CUDA Benchmarking - Githubissues

numba / numba

NumPy aware dynamic Python compiler using LLVM

https://numba.pydata.org/

BSD 2-Clause "Simplified" License

9.61k stars 1.11k forks source link

CUDA Benchmarking #7612

Open gmarkall opened 2 years ago

gmarkall commented 2 years ago

There is presently no benchmark suite for Numba’s CUDA target, and there is a gap between Numba’s performance and the maximum achievable. To support performance optimization efforts, a benchmark suite is needed that:

[ ] Runs regularly (with CI, perhaps before merge)
[ ] Measures compilation time - this has been drifting upwards with each release.
[ ] Measures kernel launch time - this is known to be slow in comparison to CUDA C/C++.
[ ] Contains a set of micro-benchmarks to spot existing opportunities for optimization and avoid regressions.
[ ] Benchmarks common real-world workloads (e.g. ETL operations, custom filters, etc.)

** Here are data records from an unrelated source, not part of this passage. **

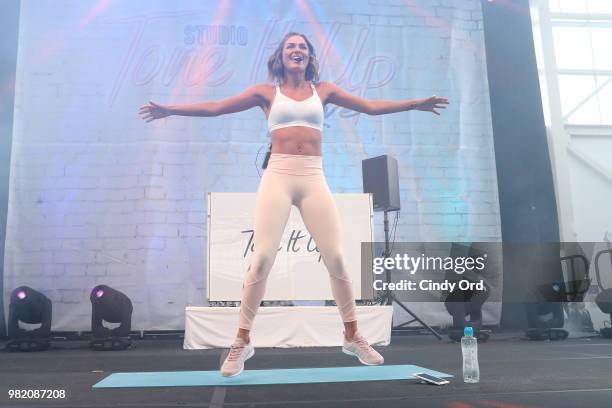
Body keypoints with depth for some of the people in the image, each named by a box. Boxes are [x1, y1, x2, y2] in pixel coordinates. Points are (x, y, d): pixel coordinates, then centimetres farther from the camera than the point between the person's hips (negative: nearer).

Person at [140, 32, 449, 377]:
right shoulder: (267, 91, 12)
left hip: (314, 179, 2)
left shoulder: (323, 90, 16)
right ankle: (242, 343, 3)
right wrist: (170, 109, 4)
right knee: (263, 259, -10)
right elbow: (216, 107, 9)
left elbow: (371, 107, 16)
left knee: (336, 258, -2)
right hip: (278, 177, -1)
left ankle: (353, 337, 14)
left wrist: (415, 103, 12)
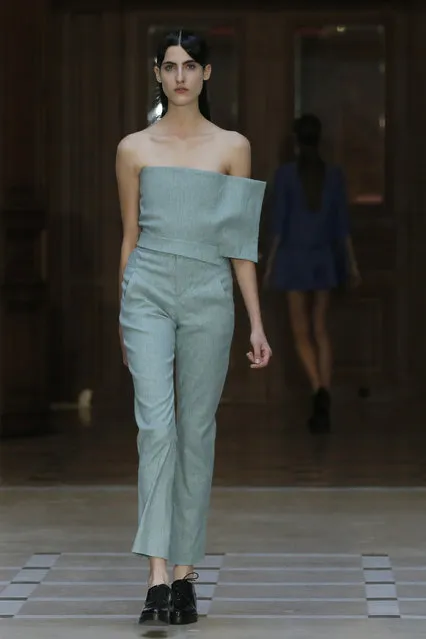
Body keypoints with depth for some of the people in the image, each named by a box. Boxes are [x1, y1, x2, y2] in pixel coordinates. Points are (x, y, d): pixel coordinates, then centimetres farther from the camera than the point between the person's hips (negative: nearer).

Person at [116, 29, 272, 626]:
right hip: (149, 293, -1)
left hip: (209, 298, 1)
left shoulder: (232, 147, 6)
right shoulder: (134, 149, 7)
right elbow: (130, 235, 13)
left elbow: (241, 242, 6)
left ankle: (185, 575, 12)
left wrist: (257, 323, 2)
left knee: (197, 431, 4)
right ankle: (158, 575, -17)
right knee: (156, 426, -14)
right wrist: (123, 321, 16)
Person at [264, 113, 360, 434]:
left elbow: (279, 222, -9)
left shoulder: (285, 173, -10)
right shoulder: (335, 173, -2)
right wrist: (352, 262, 8)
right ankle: (323, 406, 4)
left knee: (302, 332, 6)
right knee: (321, 330, 12)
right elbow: (342, 222, 0)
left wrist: (270, 263, -1)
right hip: (324, 260, 3)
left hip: (294, 258, -3)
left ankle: (319, 390, -19)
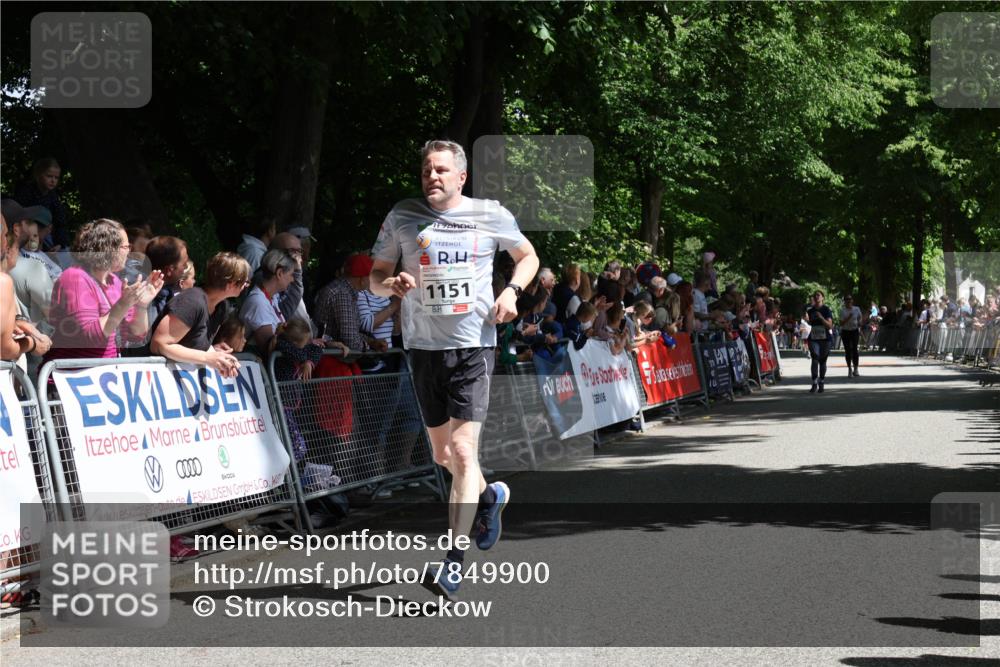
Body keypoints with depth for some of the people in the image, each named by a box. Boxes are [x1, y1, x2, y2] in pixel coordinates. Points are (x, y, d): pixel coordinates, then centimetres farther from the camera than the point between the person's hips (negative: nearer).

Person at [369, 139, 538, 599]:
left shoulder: (491, 215, 2)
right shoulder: (402, 216, 5)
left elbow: (528, 256, 17)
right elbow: (375, 277, 11)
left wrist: (512, 291, -2)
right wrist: (391, 284, -13)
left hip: (474, 343, -3)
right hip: (424, 345, 3)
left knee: (462, 449, -13)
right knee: (442, 453, 13)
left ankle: (454, 561, -9)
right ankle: (490, 495, 45)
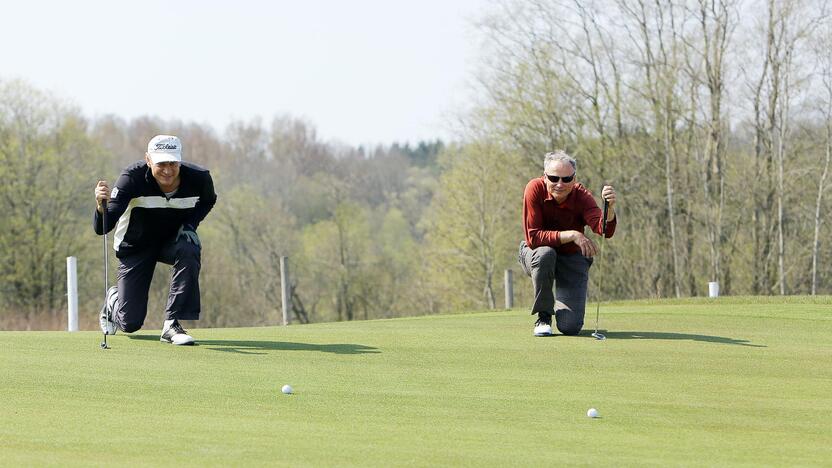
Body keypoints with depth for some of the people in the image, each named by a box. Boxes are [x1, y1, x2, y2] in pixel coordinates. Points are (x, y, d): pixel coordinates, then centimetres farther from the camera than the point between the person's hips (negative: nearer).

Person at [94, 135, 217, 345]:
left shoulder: (198, 178, -23)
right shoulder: (133, 178, -31)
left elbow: (208, 200, 5)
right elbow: (101, 228, -37)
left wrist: (190, 224, -13)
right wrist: (102, 206, -59)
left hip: (173, 239, 2)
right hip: (136, 246, -2)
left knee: (189, 252, -36)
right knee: (130, 323, -3)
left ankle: (172, 324, -24)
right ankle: (113, 301, 37)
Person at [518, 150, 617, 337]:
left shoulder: (581, 196, -19)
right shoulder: (535, 189, -21)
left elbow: (605, 230, -36)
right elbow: (533, 237, -25)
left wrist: (610, 208, -57)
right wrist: (572, 235, -34)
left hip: (572, 258, 0)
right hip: (537, 255, 0)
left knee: (570, 327, -16)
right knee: (545, 254, -39)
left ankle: (562, 306, 24)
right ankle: (543, 316, -16)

quasiben commented 2 years ago

@pentschev and myself have built infrastructure similar to what is being asked for here:

These were designed to run nightly and push a public GH issue. We liked this model because it's public and relatively low noise with high impact for noticing regressions for a once a day viewing

gmarkall commented 2 years ago

A useful benchmark for kernel launch time is here: https://github.com/numba/numba/issues/3003#issuecomment-627872661

pentschev commented 2 years ago

To add to @quasiben 's comment, the thing that can't be done is running before merging as it would need access to the repo, which we don't do today for UCX-Py. For that maybe we could check whether we have the resources for that in gpuCI, similar to what has been done in Dask, what do you think @quasiben ?

gmarkall commented 2 years ago

The benchmark in the following comment could probably be used with tweaking for general measurement, and comparison with CuPy's JIT: https://github.com/numba/numba/issues/4647#issuecomment-537328981

gmarkall commented 2 years ago

the thing that can't be done is running before merging as it would need access to the repo

Why wouldn't the repo be accessible? I'm guessing I'm missing some understanding here?

pentschev commented 2 years ago

Why wouldn't the repo be accessible? I'm guessing I'm missing some understanding here?

Sorry, I didn't mean it can't be done, but rather that you would need specific permissions from the GH API/GH Actions to query each new open PR/run tests on it, like gpucibot has for all RAPIDS projects. The infrastructure mentioned in https://github.com/numba/numba/issues/7612#issuecomment-984669572 has no special rights to any repos, so it won't do any of those things today.

gmarkall commented 2 years ago

The infrastructure mentioned in #7612 (comment) has no special rights to any repos, so it won't do any of those things today.

Ah, I see - many thanks for the clarification!